Poet Behind the Poetry, CKP’s special blog series in honor of National Poetry Month, looks behind the scenes of a writer’s creative life.
The Many Lives of a Poem
I know a poem is finished when . . . well, let me count the ways. When I no longer feel the impulse to tinker with it. When I wake in the middle of the night with the right word or phrase to solve a problem that’s been nagging me. When, after a draft has sat for a long time – years maybe – in its manila envelope in a file cabinet, almost finished, I pull it out, make one small change and suddenly I’m happy with it.
That’s the key for me: to be happy with a poem. What I mean by that is complicated. It could be a satisfying degree of compression or density of internal rhyme.

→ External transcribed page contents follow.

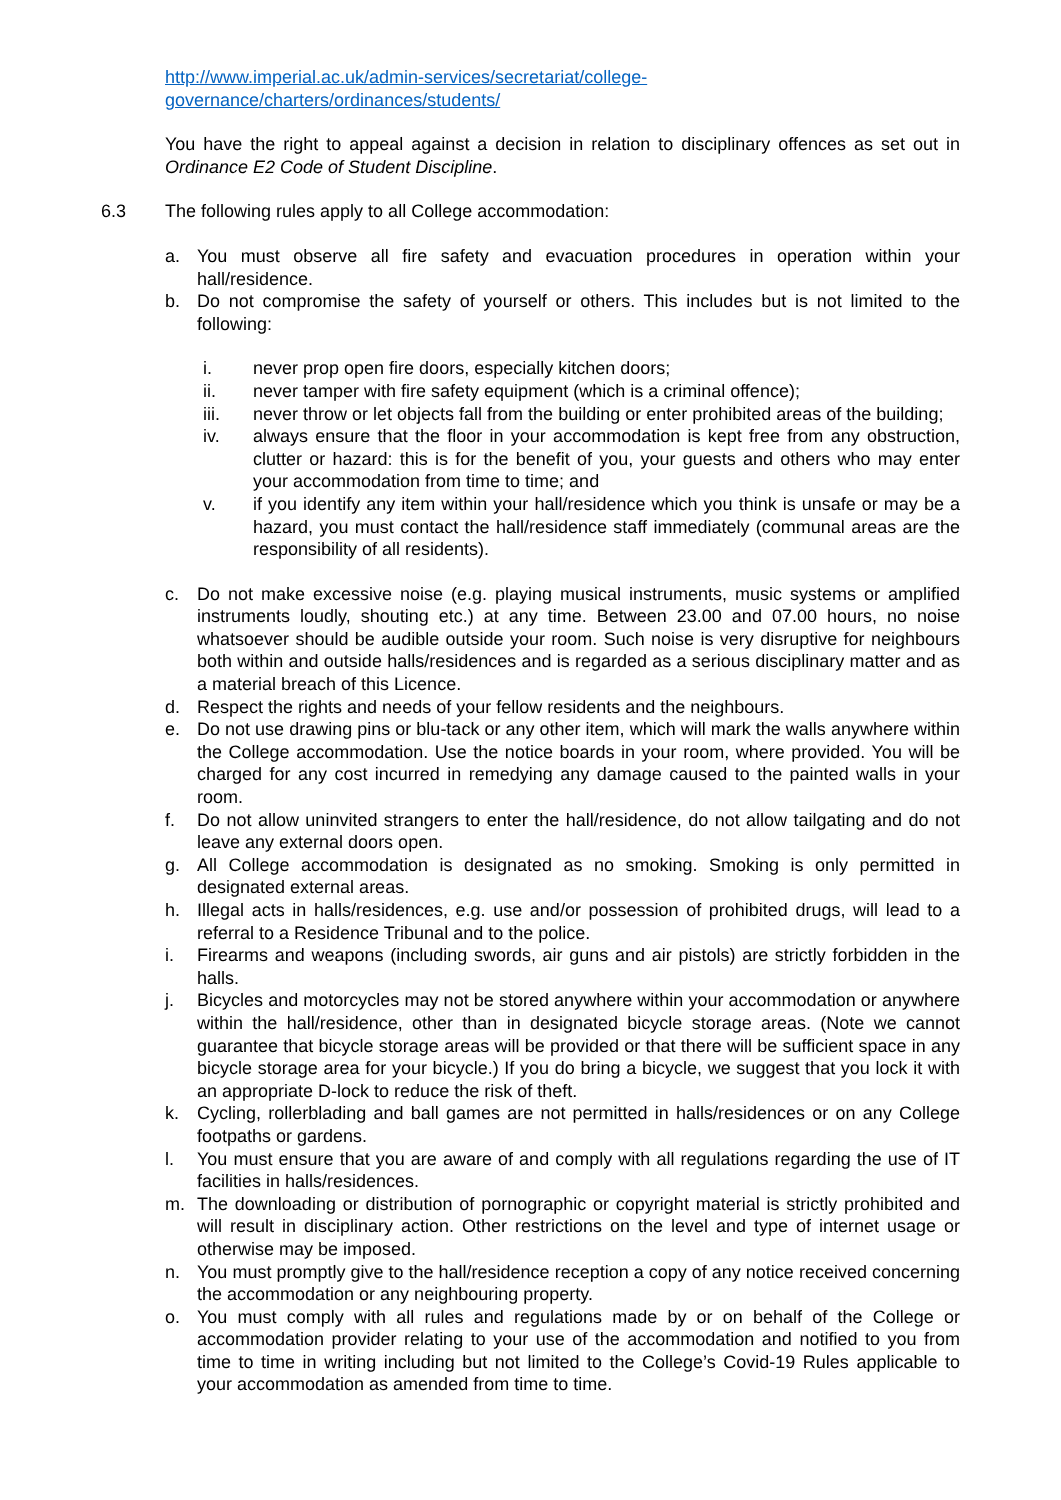http://www.imperial.ac.uk/admin-services/secretariat/college-governance/charters/ordinances/students/
You have the right to appeal against a decision in relation to disciplinary offences as set out in Ordinance E2 Code of Student Discipline.
6.3 The following rules apply to all College accommodation:
a. You must observe all fire safety and evacuation procedures in operation within your hall/residence.
b. Do not compromise the safety of yourself or others. This includes but is not limited to the following:
i. never prop open fire doors, especially kitchen doors;
ii. never tamper with fire safety equipment (which is a criminal offence);
iii. never throw or let objects fall from the building or enter prohibited areas of the building;
iv. always ensure that the floor in your accommodation is kept free from any obstruction, clutter or hazard: this is for the benefit of you, your guests and others who may enter your accommodation from time to time; and
v. if you identify any item within your hall/residence which you think is unsafe or may be a hazard, you must contact the hall/residence staff immediately (communal areas are the responsibility of all residents).
c. Do not make excessive noise (e.g. playing musical instruments, music systems or amplified instruments loudly, shouting etc.) at any time. Between 23.00 and 07.00 hours, no noise whatsoever should be audible outside your room. Such noise is very disruptive for neighbours both within and outside halls/residences and is regarded as a serious disciplinary matter and as a material breach of this Licence.
d. Respect the rights and needs of your fellow residents and the neighbours.
e. Do not use drawing pins or blu-tack or any other item, which will mark the walls anywhere within the College accommodation. Use the notice boards in your room, where provided. You will be charged for any cost incurred in remedying any damage caused to the painted walls in your room.
f. Do not allow uninvited strangers to enter the hall/residence, do not allow tailgating and do not leave any external doors open.
g. All College accommodation is designated as no smoking. Smoking is only permitted in designated external areas.
h. Illegal acts in halls/residences, e.g. use and/or possession of prohibited drugs, will lead to a referral to a Residence Tribunal and to the police.
i. Firearms and weapons (including swords, air guns and air pistols) are strictly forbidden in the halls.
j. Bicycles and motorcycles may not be stored anywhere within your accommodation or anywhere within the hall/residence, other than in designated bicycle storage areas. (Note we cannot guarantee that bicycle storage areas will be provided or that there will be sufficient space in any bicycle storage area for your bicycle.) If you do bring a bicycle, we suggest that you lock it with an appropriate D-lock to reduce the risk of theft.
k. Cycling, rollerblading and ball games are not permitted in halls/residences or on any College footpaths or gardens.
l. You must ensure that you are aware of and comply with all regulations regarding the use of IT facilities in halls/residences.
m. The downloading or distribution of pornographic or copyright material is strictly prohibited and will result in disciplinary action. Other restrictions on the level and type of internet usage or otherwise may be imposed.
n. You must promptly give to the hall/residence reception a copy of any notice received concerning the accommodation or any neighbouring property.
o. You must comply with all rules and regulations made by or on behalf of the College or accommodation provider relating to your use of the accommodation and notified to you from time to time in writing including but not limited to the College’s Covid-19 Rules applicable to your accommodation as amended from time to time.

It could mean solving a metrical issue within a phrase or across the poem as a whole. I might need to shift line breaks until the poem reads out loud as I hear it in my head. It often involves experimenting with stanzas and forms until I find or invent the one which best embodies the poem. More broadly it could mean finding the right tone to do justice to a difficult subject. Or it might require writing many versions (and I mean dozens) of the last line or last sentence until it lands with power, hits home, until it surprises me.

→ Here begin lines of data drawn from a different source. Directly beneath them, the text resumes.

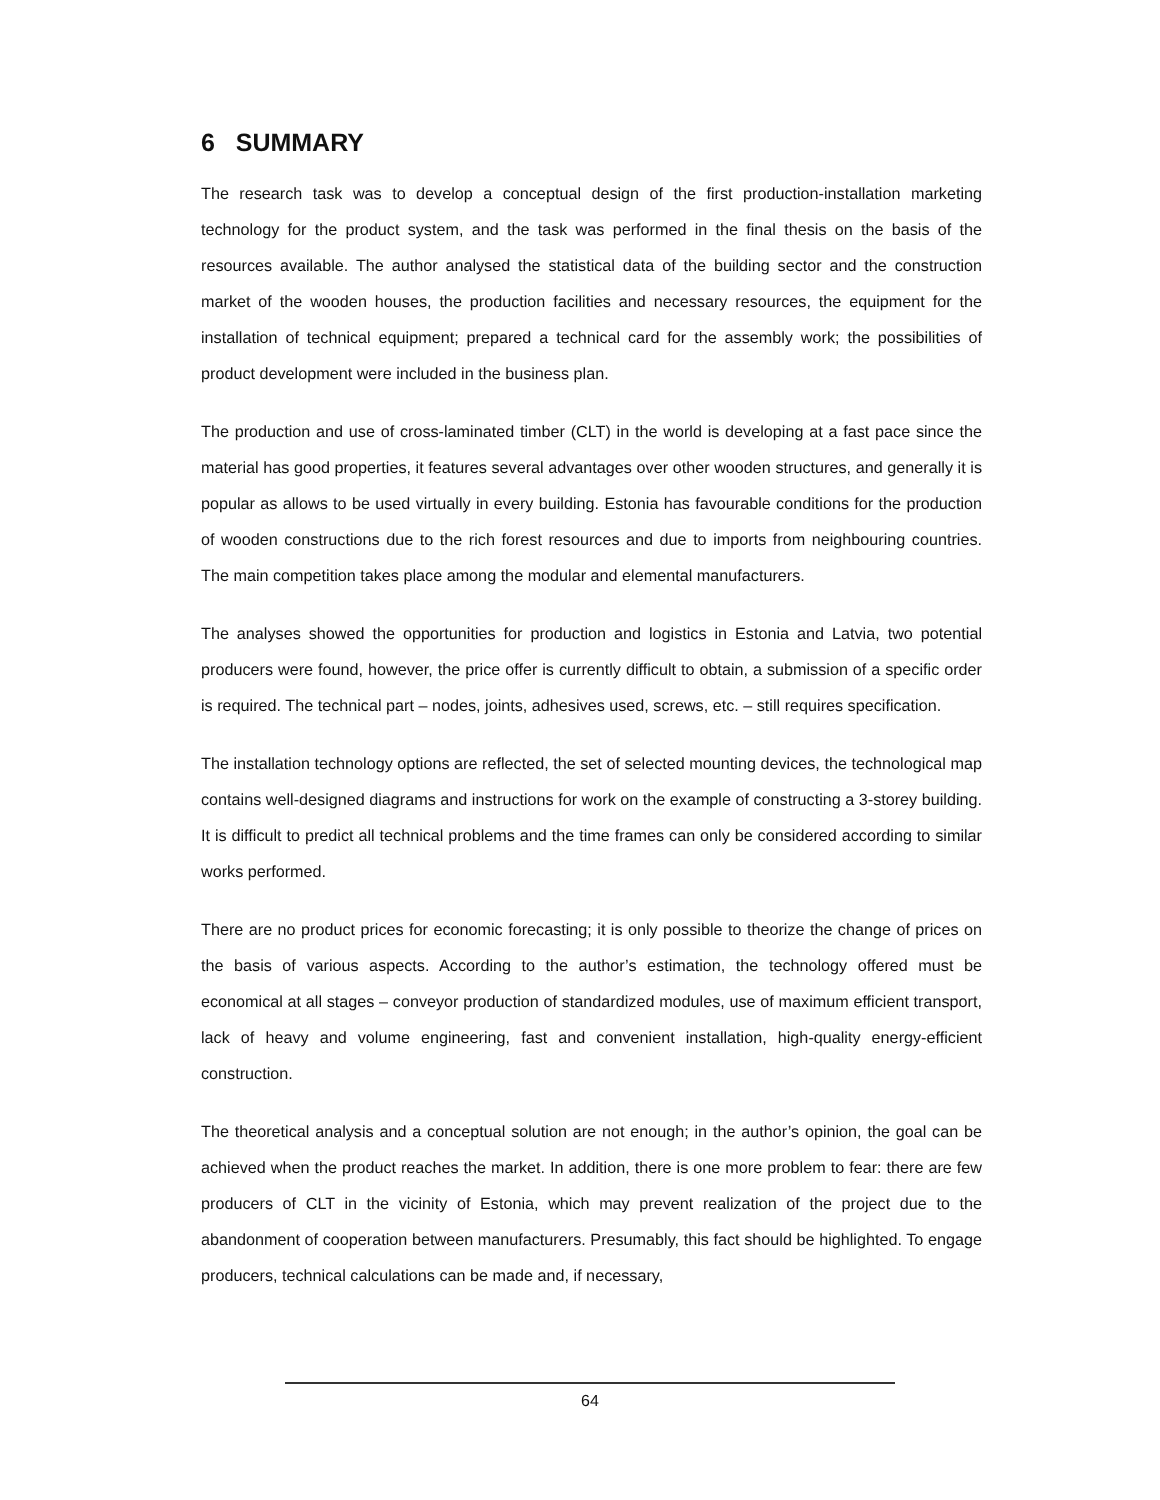6 SUMMARY
The research task was to develop a conceptual design of the first production-installation marketing technology for the product system, and the task was performed in the final thesis on the basis of the resources available. The author analysed the statistical data of the building sector and the construction market of the wooden houses, the production facilities and necessary resources, the equipment for the installation of technical equipment; prepared a technical card for the assembly work; the possibilities of product development were included in the business plan.
The production and use of cross-laminated timber (CLT) in the world is developing at a fast pace since the material has good properties, it features several advantages over other wooden structures, and generally it is popular as allows to be used virtually in every building. Estonia has favourable conditions for the production of wooden constructions due to the rich forest resources and due to imports from neighbouring countries. The main competition takes place among the modular and elemental manufacturers.
The analyses showed the opportunities for production and logistics in Estonia and Latvia, two potential producers were found, however, the price offer is currently difficult to obtain, a submission of a specific order is required. The technical part – nodes, joints, adhesives used, screws, etc. – still requires specification.
The installation technology options are reflected, the set of selected mounting devices, the technological map contains well-designed diagrams and instructions for work on the example of constructing a 3-storey building. It is difficult to predict all technical problems and the time frames can only be considered according to similar works performed.
There are no product prices for economic forecasting; it is only possible to theorize the change of prices on the basis of various aspects. According to the author’s estimation, the technology offered must be economical at all stages – conveyor production of standardized modules, use of maximum efficient transport, lack of heavy and volume engineering, fast and convenient installation, high-quality energy-efficient construction.
The theoretical analysis and a conceptual solution are not enough; in the author’s opinion, the goal can be achieved when the product reaches the market. In addition, there is one more problem to fear: there are few producers of CLT in the vicinity of Estonia, which may prevent realization of the project due to the abandonment of cooperation between manufacturers. Presumably, this fact should be highlighted. To engage producers, technical calculations can be made and, if necessary,
64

For surprise is essential. It isn’t enough for me that the poem ends as I originally intended. When that happens, the poem is claustrophobic. I like poems that are not predictable, that open up at the end, teach me something, that take me to an unexpected place or conclusion, that surprise me, their writer, even as the elements of the poem come together in a way that feels inevitable. For me, a poem is about discovery.
Sometimes I think a poem is finished, only to realize it isn’t. This can happen during a reading. In the middle of a poem, I might stumble over a line and realize it isn’t quite right. Or I might suddenly be bored and understand only then I didn’t push the poem hard enough, that I let it go too early. This might be in a poem that’s already been published. It’s happened occasionally even in poems that others love, or admire. The question then is whether to leave it as is, to respect the writer of that poem, for better and worse.

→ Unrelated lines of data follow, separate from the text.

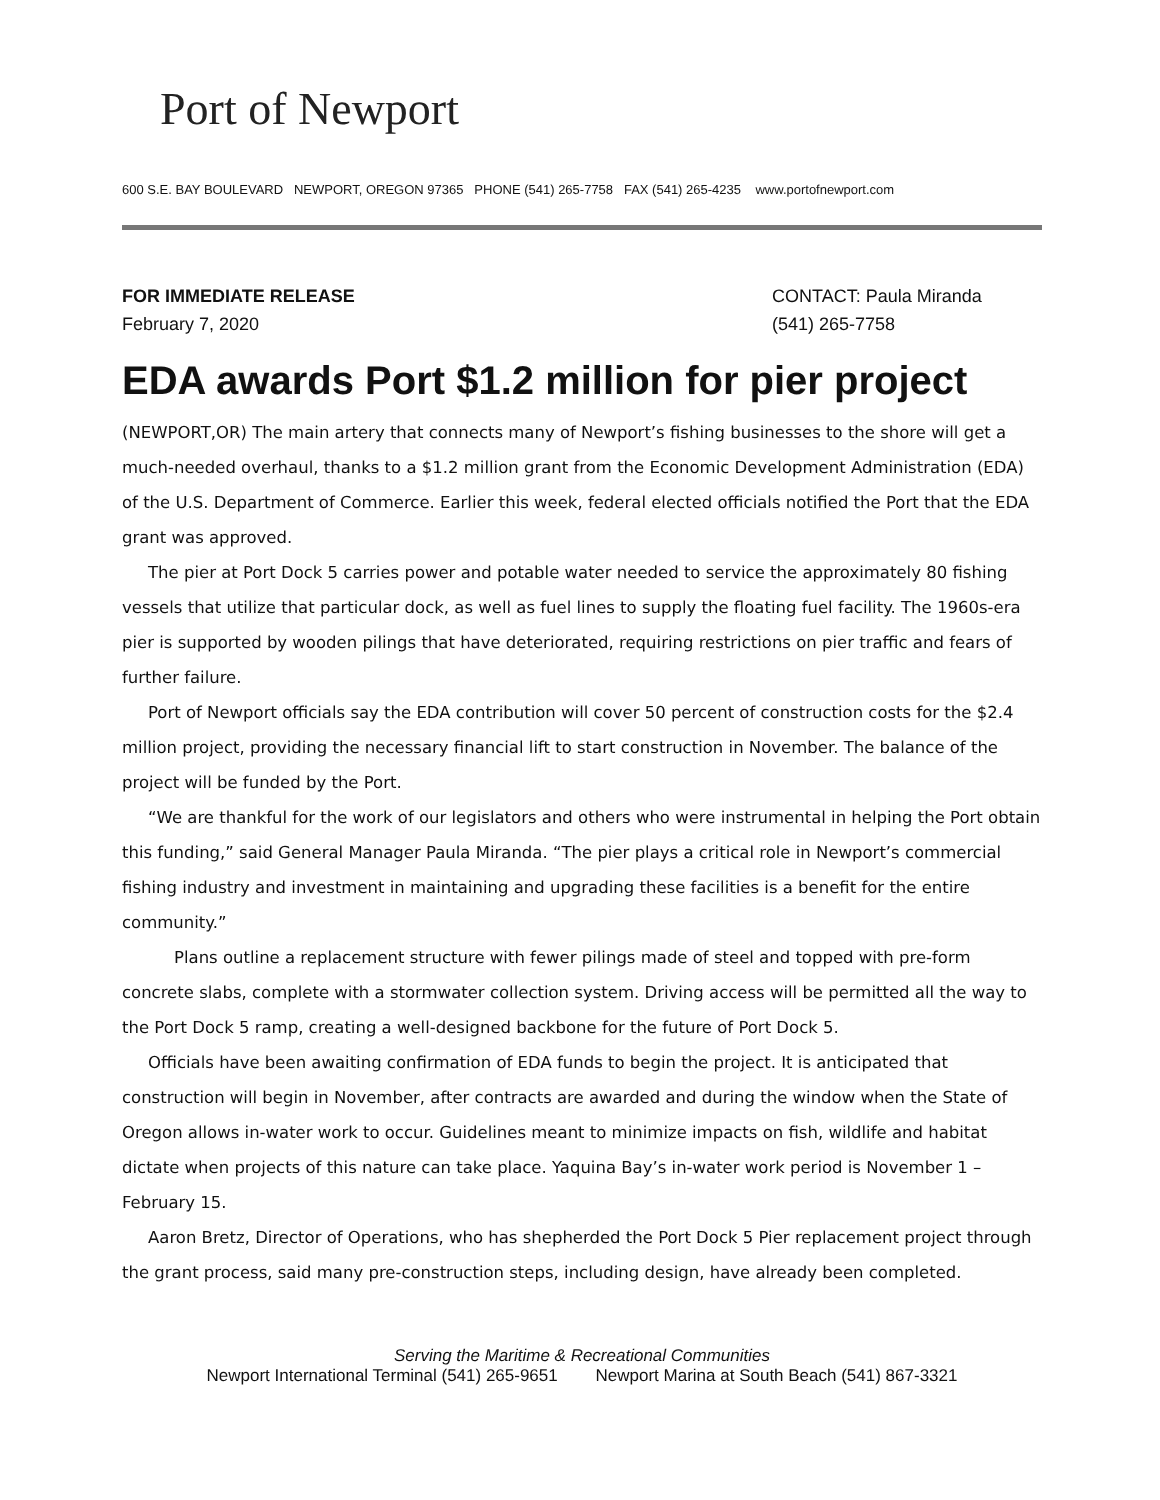Port of Newport
600 S.E. BAY BOULEVARD NEWPORT, OREGON 97365 PHONE (541) 265-7758 FAX (541) 265-4235 www.portofnewport.com
FOR IMMEDIATE RELEASE
February 7, 2020
CONTACT: Paula Miranda
(541) 265-7758
EDA awards Port $1.2 million for pier project
(NEWPORT,OR) The main artery that connects many of Newport’s fishing businesses to the shore will get a much-needed overhaul, thanks to a $1.2 million grant from the Economic Development Administration (EDA) of the U.S. Department of Commerce. Earlier this week, federal elected officials notified the Port that the EDA grant was approved.
The pier at Port Dock 5 carries power and potable water needed to service the approximately 80 fishing vessels that utilize that particular dock, as well as fuel lines to supply the floating fuel facility. The 1960s-era pier is supported by wooden pilings that have deteriorated, requiring restrictions on pier traffic and fears of further failure.
Port of Newport officials say the EDA contribution will cover 50 percent of construction costs for the $2.4 million project, providing the necessary financial lift to start construction in November. The balance of the project will be funded by the Port.
“We are thankful for the work of our legislators and others who were instrumental in helping the Port obtain this funding,” said General Manager Paula Miranda. “The pier plays a critical role in Newport’s commercial fishing industry and investment in maintaining and upgrading these facilities is a benefit for the entire community.”
Plans outline a replacement structure with fewer pilings made of steel and topped with pre-form concrete slabs, complete with a stormwater collection system. Driving access will be permitted all the way to the Port Dock 5 ramp, creating a well-designed backbone for the future of Port Dock 5.
Officials have been awaiting confirmation of EDA funds to begin the project. It is anticipated that construction will begin in November, after contracts are awarded and during the window when the State of Oregon allows in-water work to occur. Guidelines meant to minimize impacts on fish, wildlife and habitat dictate when projects of this nature can take place. Yaquina Bay’s in-water work period is November 1 – February 15.
Aaron Bretz, Director of Operations, who has shepherded the Port Dock 5 Pier replacement project through the grant process, said many pre-construction steps, including design, have already been completed.
Serving the Maritime & Recreational Communities
Newport International Terminal (541) 265-9651 Newport Marina at South Beach (541) 867-3321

Fortunately, poems have many lives, so there are opportunities to fix these glitches. During the original drafting, after friends, peers, and teachers have weighed in with feedback about what is and, more often, isn’t working, a poem eventually feels finished enough to send out. With luck, that poem will be published. After it appears in print, it might appear online, or vice versa. It might appear later in an anthology, either as is or slightly revised. When a poem is about to appear in a collection is a wonderful time to revisit it. By then, it’s possible to see any flaws more clearly. Before The Disheveled Bed was published, I decided to revise some of the poems. Most of the changes were small, others less so, but I was grateful for the chance to improve them, even poems that had previously seemed fine. Once those changes were made, I have never had regrets, a sure sign it was the right thing to do. Finally these poems were “finished.”
Most of us would rather move on after a collection is finished, believing that each new body of work provides opportunities for growth. I recently finished a book-length narrative poem written in heroic double sonnet crowns titled September 12. Although I had fallen in love with the sonnet and written many of them for my first book, this extended form was a huge stretch for me. But it seemed so perfect for the subject matter that I couldn’t imagine the collection in any other form. Little did I realize when I started that the discipline of this form together with its capacious nature would allow me to have fun while writing about an extremely difficult subject. I came to enjoy writing, finding, choosing, or varying the repeated lines that would end one sonnet and begin another.
This long poem has taken me almost ten years to write. Many times I thought I would never be done. Many times I thought it was done, only to realize I had missed something essential. For a long time I didn’t know how to end it. Perhaps it was a question of enough time passing, the perspective distance gives. Not until the 10th anniversary of 9/11 did I discover the conclusion that felt right to me – an ending which is satisfying without being simplistic, that brings together the many elements of the poem, some of them at odds with each other, an ending which is inclusive and comprehensive without being conclusive. This ending surprised me. It makes me happy. September 12, the work of a decade, is finished.
Even as I write that, I know that to say a poem is “finished” is provisional. It’s true that “gift” poems occasionally come to us complete; they never ask for revision, and we are grateful for them. Most of the time, though, we work on a poem until we are satisfied we have done our best with the material. When we have, these poems take us back to the place, the feeling that first prompted the poem every time we read then. When a poem does that for me I know it is done. Then, and only then, is the poem truly finished.